The Trump Budget Says Justice Is A Privilege, Not A Right

Nearly everyone agreed that equal access to the courts is valuable, even foundational, to our justice system. Until now.

Choice implies value – and as a country, the things we choose to fund through our federal budget reflect what we hold dear. That’s what made the budget blueprint President Trump recently released so interesting. It is a significant departure from budgets past, making deep cuts to domestic spending in order to pay for a wall on our southern border. Programs like Meals on Wheels and Pell Grants were eliminated, but perhaps most troubling is the proposal to completely defund Legal Aid.

Legal Aid, through the Legal Services Corporation, does essentially two things: it provides direct services to millions of poor Americans and it engages in impact litigation. Both work to level the playing field so that justice can be applied impartially. LSC has enjoyed bipartisan support in Congress for over 40 years because nearly everyone agreed that equal access to the courts is valuable, even foundational, to our justice system. Until now.

The proposed budget lays out an entirely separate vision of justice in this country – one where equal access to the courts is not a requirement. It argues that justice is a privilege, not a right.

The wealthy can litigate and mount defenses – the poor are defenseless.

If LSC is defunded, American jurisprudence will begin to reflect this shift. Nearly 1.9 million Americans who turn to LSC for civil legal help in any given year would lose access to the justice system.

My daughter Julia works on the front lines at Bayview Hunters Point Community Legal in San Francisco. They routinely serve poor women seeking legal protection from domestic abuse, low-income renters at the mercy of their landlords and seniors vulnerable to financial scams. There are currently more than 8,350 eligible low-income people per legal aid attorney in California. Defunding LSC would spike that number higher, making it harder and harder to poor people to benefit from the protection of the law.

In an environment where the wealthy and corporations almost always have legal representation, this creates a separate, lesser standard of justice for those who can’t afford to buy in. The wealthy can litigate and mount defenses – the poor are defenseless.

And denying justice can have costly effects. The American Bar Association has cited more than 30 studies showing that Legal Aid delivers far more in benefits than it costs. Just one example: if a low-income veteran cannot afford to fight a predatory landlord, he or she may become homeless – and the cost of picking up the pieces after that happens can be significantly higher that the cost of providing Legal Aid up front.
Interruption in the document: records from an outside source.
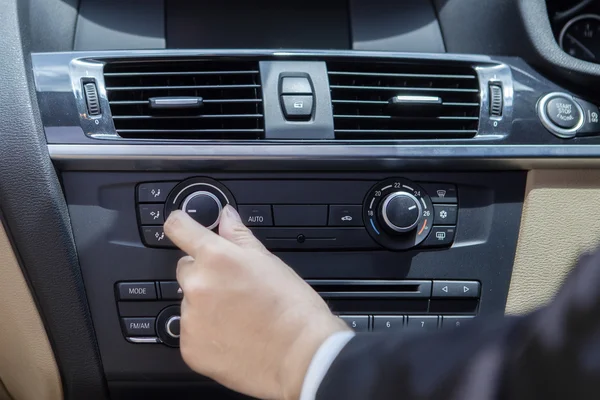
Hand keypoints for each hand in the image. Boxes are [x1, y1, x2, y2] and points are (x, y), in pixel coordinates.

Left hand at [164, 206, 349, 399]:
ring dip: (206, 305)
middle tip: (233, 288)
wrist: (300, 355)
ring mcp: (191, 319)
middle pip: (186, 269)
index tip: (183, 228)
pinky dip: (206, 333)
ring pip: (189, 302)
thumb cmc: (292, 308)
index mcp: (216, 258)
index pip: (178, 227)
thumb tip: (226, 217)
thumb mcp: (268, 261)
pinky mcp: (190, 348)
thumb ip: (239, 236)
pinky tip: (232, 336)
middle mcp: (197, 285)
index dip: (181, 224)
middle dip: (204, 274)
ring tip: (238, 317)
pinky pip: (191, 332)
In terms of impact litigation, here is one story of what is at stake:

In the 1960s and early ‘70s, hundreds of thousands of farm workers in California were required to use the ‘short-handled hoe,’ a small tool with a five-inch handle, to weed. Employers said the tool was precise, and also that it made it easier ‘to see who was working,’ – if you were standing up, you weren’t doing your job. But the short-handled hoe (or ‘el cortito’ in Spanish) caused severe repetitive injury and permanent crippling of the workers forced to used it.

Maurice ‘Mo’ Jourdane, a young staff attorney for California Rural Legal Assistance, tried working in the fields for one day with a short hoe, and found the hunching and bending physically devastating. Research showed that working with the tool for 12 hours a day had caused permanent injury to thousands of workers – men and women who had no recourse against the legal teams of huge farm operations.

Because of the interest and support of CRLA, Mo took the growers to court – and won. In 1975, the short-handled hoe was replaced with a long-handled hoe, a tool that proved to be just as efficient. Farm worker back injuries quickly dropped by 34%.

As an attorney working with the United Farm Workers at the time, I was fortunate to see the impact of this litigation upfront. It made a real difference in the health and quality of life of hundreds of thousands of people – and it would not have been possible without Legal Aid. Decades later, the effects of Jourdane’s litigation lives on.

Legal Aid deserves to be supported. The Constitution guarantees equal justice under the law. Every member of Congress should reject this budget, and reaffirm our core American value that justice is a right, not a privilege – and that everyone deserves protection under the law.